### Work task
Any pictures should be dropped; everything else in the records is to be returned exactly.

### Dataset records
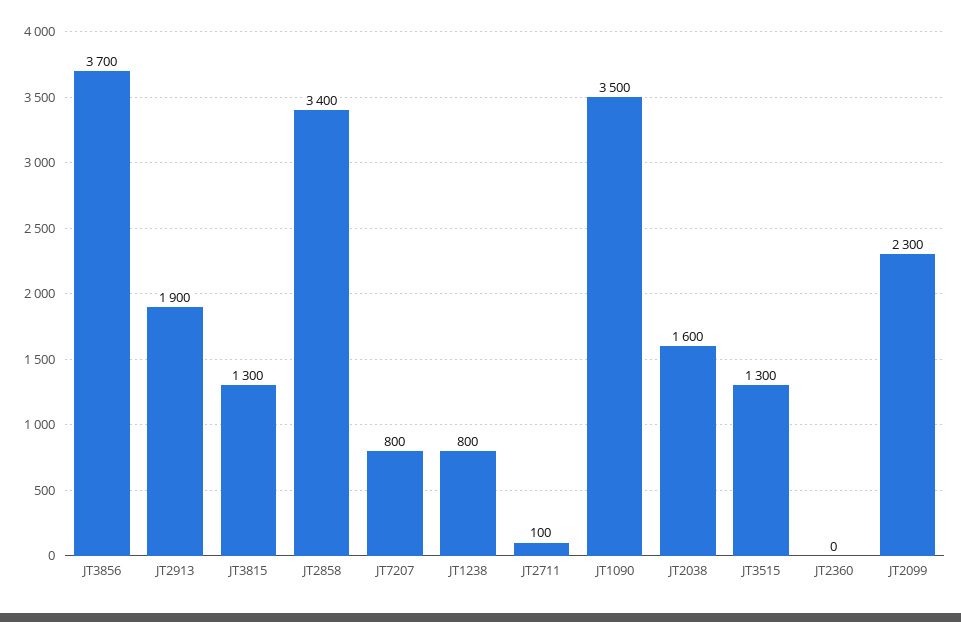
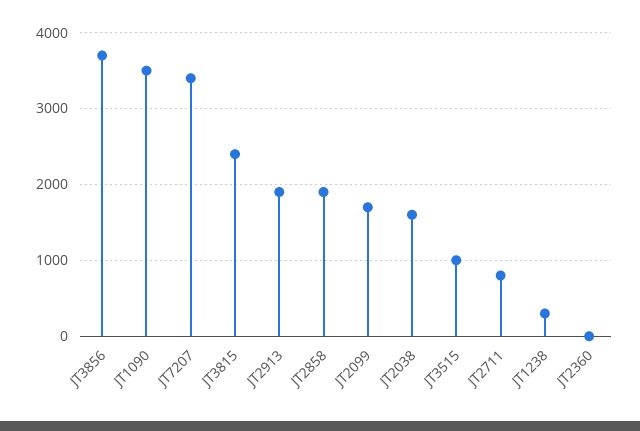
JT3815: 1300 -> 2400
JT2858: 3400 -> 1900
JT7207: 800 -> 3400
JT1238: 800 -> 300
JT2711: 100 -> 800
JT3515: 1300 -> 1000
JT2099: 2300 -> 1700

### Answer to this task
JT3815: 1300 -> 2400
JT2858: 3400 -> 1900
JT7207: 800 -> 3400
JT1238: 800 -> 300
JT2711: 100 -> 800
JT3515: 1300 -> 1000
JT2099: 2300 -> 1700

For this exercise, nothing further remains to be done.